Sin embargo, había un grupo de chicos que participaban en carreras de cross country y que se lo habían tomado como un desafío y corrían vueltas que parecían interminables. El chico, que no era muy popular, pensó que si podía seguirles el ritmo, demostraría que merecía estar en el equipo.
Vuelta tras vuelta, se mantuvo en la parte de atrás del grupo, sin alcanzarlos nunca, pero tampoco rezagado en ningún momento. El gran grupo de nosotros que ya nos habíamos dado por vencidos y estábamos sentados en las gradas lo vimos y todos comenzamos a alentar a este chico y a observarlo de cerca.
Cuando el grupo pasó frente a nuestras gradas en otra vuelta, el chico que iba detrás se cagó visiblemente en los pantalones. Los excrementos se derramaron por los agujeros de sus pantalones cortos de gimnasia y cayeron al pavimento mientras todos observábamos horrorizados.

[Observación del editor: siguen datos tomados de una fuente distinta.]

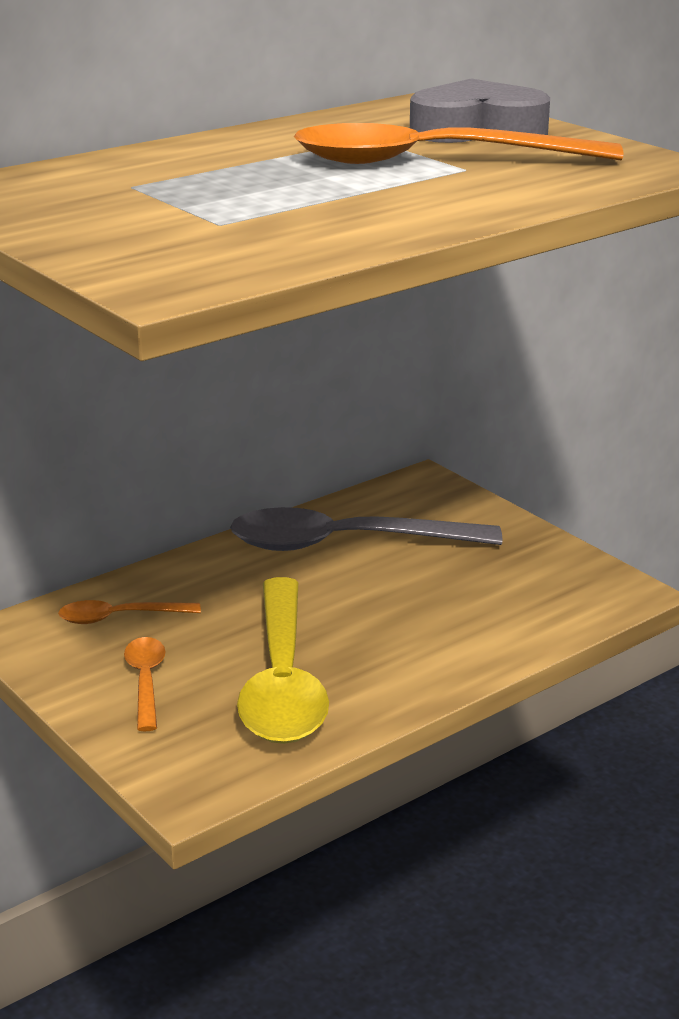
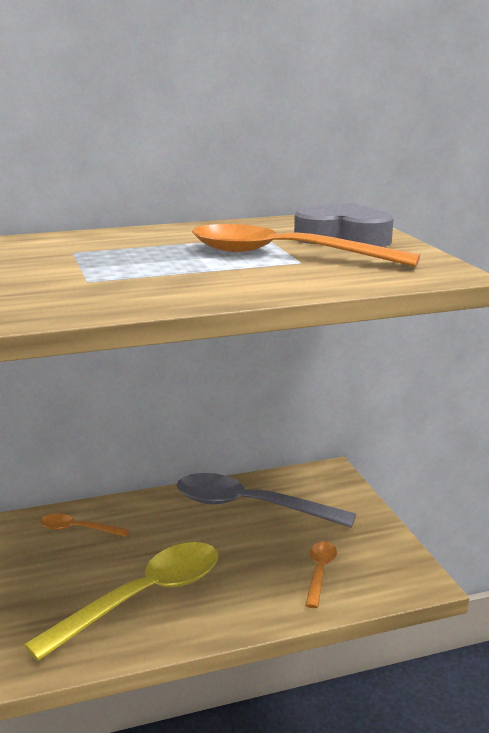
camera: 20 degrees right, 5 degrees down
(145, 681) = (60, 578): orange spoon -> orange spoon (319, 572)
(282, 681) = (143, 598): yellow spoon -> yellow spoon turned 150 degrees counterclockwise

Él simplemente siguió corriendo.
En la siguiente vuelta, nuestro profesor de gimnasia, que se consideraba un sargento de instrucción, detuvo al chico, le regañó y le hizo limpiar los excrementos mientras todos nos quedábamos sentados allí, deseando que un asteroide inesperado impactara para sacarnos de nuestra miseria colectiva.
Su popularidad nunca se recuperó. Nunca corrió un solo metro con nuestro equipo de cross country”.